[Start of section]

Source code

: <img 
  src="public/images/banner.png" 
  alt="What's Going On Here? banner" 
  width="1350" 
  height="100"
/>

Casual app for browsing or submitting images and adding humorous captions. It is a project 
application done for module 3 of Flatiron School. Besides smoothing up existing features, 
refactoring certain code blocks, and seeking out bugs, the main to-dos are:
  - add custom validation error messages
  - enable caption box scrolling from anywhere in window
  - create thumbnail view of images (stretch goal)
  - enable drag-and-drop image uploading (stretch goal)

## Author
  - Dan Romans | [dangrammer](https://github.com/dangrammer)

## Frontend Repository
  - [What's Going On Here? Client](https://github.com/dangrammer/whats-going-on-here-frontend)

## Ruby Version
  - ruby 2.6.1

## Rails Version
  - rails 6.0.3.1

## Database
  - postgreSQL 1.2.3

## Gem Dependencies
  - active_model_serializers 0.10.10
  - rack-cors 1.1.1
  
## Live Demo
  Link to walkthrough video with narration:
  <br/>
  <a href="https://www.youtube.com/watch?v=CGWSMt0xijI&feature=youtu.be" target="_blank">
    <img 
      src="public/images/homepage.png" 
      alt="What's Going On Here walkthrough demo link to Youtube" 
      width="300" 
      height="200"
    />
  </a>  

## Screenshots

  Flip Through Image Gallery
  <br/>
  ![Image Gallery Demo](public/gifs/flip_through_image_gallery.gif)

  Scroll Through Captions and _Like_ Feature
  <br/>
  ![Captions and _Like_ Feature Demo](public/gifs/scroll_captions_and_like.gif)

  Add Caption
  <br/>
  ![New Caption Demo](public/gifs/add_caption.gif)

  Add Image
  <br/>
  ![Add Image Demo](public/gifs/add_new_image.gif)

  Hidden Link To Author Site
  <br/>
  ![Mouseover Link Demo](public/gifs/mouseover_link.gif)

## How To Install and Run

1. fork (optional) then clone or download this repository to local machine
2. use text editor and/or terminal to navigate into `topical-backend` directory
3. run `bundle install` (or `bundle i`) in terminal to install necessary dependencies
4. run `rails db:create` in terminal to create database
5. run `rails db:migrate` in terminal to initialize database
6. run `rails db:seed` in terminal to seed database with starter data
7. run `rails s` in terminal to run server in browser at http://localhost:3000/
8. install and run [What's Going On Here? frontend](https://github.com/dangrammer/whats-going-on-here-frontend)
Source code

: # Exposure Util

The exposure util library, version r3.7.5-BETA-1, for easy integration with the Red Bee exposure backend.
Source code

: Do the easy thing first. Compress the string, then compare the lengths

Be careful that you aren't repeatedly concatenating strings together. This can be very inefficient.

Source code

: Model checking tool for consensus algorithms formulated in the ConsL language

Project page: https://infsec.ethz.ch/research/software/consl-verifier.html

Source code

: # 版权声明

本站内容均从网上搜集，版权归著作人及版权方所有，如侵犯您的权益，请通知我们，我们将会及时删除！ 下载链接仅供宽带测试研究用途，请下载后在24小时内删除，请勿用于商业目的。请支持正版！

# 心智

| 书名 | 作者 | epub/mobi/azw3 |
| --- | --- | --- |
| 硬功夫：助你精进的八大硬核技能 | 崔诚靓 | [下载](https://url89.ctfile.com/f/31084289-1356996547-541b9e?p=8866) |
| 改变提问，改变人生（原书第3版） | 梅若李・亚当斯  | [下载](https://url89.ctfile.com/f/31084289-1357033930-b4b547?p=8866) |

[End of section]
[Start of section]

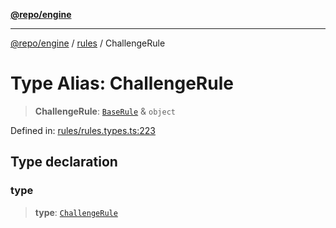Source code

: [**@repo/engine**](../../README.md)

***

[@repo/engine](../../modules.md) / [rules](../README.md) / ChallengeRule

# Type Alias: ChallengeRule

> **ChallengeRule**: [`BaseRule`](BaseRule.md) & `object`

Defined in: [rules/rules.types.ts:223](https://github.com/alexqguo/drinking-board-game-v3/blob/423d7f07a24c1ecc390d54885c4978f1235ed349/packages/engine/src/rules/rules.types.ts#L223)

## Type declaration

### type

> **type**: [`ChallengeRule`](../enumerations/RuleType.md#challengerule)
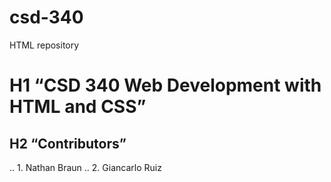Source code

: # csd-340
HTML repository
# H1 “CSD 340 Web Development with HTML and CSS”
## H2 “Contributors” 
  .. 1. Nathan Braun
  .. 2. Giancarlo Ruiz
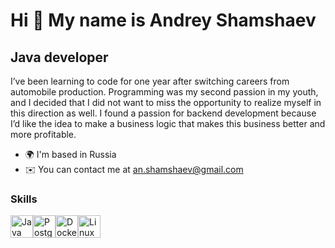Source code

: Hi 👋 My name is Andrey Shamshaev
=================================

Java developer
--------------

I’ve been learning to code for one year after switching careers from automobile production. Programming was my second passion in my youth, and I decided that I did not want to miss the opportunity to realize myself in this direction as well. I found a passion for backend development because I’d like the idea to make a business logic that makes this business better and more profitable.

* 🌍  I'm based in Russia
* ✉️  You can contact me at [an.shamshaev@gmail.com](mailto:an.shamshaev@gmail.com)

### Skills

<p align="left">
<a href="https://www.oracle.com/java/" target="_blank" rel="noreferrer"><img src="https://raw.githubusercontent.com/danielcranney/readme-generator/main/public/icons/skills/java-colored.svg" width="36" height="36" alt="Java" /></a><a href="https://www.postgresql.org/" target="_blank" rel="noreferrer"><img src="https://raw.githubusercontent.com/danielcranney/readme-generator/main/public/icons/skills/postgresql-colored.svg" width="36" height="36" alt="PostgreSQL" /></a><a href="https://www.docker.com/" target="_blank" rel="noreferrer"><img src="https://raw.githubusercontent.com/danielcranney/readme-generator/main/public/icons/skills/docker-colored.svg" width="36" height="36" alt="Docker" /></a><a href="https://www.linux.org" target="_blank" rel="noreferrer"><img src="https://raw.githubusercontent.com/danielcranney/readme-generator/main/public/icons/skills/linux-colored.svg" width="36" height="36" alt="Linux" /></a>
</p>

[End of section]
[Start of section]

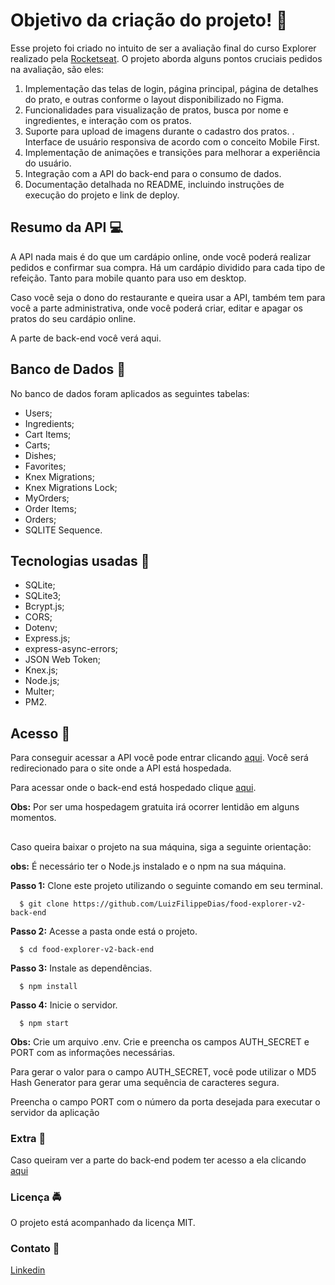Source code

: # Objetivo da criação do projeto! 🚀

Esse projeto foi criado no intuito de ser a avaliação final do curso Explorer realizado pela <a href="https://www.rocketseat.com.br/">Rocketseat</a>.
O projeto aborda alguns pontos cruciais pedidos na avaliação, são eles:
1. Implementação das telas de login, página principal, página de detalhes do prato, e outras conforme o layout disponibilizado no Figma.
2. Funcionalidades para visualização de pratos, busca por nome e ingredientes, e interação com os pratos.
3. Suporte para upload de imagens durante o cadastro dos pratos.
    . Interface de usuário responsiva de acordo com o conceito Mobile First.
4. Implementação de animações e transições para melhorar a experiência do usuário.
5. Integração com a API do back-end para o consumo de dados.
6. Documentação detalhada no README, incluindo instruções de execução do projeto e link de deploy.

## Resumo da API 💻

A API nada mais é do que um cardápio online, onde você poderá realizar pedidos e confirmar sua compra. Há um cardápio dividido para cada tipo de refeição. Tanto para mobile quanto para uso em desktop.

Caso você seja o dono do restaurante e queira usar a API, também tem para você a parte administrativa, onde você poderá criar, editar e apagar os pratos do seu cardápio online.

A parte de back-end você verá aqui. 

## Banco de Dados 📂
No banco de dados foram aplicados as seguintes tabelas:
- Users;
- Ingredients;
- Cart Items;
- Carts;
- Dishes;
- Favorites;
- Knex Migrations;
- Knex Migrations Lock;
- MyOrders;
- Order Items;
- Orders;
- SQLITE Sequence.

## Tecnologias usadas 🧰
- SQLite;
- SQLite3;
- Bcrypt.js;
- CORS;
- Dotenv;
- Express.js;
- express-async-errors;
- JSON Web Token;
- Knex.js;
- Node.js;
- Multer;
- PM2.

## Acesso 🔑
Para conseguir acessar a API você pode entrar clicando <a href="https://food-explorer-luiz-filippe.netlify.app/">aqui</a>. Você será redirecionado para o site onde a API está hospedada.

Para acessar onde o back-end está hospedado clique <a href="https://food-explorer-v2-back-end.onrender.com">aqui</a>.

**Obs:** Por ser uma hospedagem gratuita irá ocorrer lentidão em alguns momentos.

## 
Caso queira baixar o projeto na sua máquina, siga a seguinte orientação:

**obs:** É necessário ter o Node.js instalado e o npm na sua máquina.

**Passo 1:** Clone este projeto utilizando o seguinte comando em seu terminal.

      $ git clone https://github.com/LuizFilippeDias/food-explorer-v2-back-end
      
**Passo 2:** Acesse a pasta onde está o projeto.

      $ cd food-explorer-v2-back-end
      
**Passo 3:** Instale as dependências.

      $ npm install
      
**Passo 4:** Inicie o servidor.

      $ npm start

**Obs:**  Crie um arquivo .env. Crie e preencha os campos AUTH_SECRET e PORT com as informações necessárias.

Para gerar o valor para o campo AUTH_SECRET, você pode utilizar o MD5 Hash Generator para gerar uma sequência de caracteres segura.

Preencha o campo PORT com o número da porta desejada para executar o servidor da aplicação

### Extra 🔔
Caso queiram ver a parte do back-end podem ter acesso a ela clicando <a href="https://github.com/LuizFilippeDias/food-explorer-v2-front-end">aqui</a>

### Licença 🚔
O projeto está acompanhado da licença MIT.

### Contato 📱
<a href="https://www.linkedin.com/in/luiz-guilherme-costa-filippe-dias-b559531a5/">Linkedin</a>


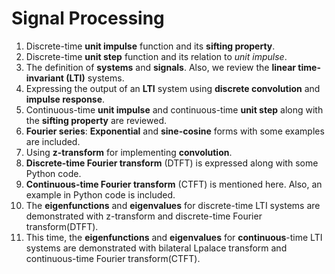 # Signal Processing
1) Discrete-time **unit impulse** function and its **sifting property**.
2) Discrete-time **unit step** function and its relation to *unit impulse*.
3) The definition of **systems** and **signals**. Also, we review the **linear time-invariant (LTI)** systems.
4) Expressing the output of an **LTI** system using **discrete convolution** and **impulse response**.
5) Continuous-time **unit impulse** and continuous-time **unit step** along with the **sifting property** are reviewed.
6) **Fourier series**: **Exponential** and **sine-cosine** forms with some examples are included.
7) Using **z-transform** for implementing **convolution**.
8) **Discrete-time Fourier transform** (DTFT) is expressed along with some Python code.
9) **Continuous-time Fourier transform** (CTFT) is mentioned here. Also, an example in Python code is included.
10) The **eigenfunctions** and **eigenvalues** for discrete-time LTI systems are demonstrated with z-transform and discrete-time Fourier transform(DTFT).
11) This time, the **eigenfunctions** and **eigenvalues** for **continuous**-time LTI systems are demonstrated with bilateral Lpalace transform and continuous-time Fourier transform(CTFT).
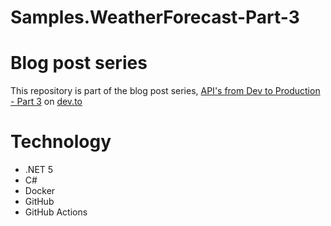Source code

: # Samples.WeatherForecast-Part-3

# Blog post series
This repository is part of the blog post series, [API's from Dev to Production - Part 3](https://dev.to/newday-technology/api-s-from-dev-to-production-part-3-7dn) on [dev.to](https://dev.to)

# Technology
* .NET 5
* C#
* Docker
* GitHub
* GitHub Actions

[End of section]

• Problem to work on: Taking the entries above, restate exactly those lines that fall between the line with "## How To Install and Run" and the line with "with starter data", keeping both of those lines too.

• Written answer:
## How To Install and Run

1. fork (optional) then clone or download this repository to local machine
2. use text editor and/or terminal to navigate into `topical-backend` directory
3. run `bundle install` (or `bundle i`) in terminal to install necessary dependencies
4. run `rails db:create` in terminal to create database
5. run `rails db:migrate` in terminal to initialize database
6. run `rails db:seed` in terminal to seed database with starter data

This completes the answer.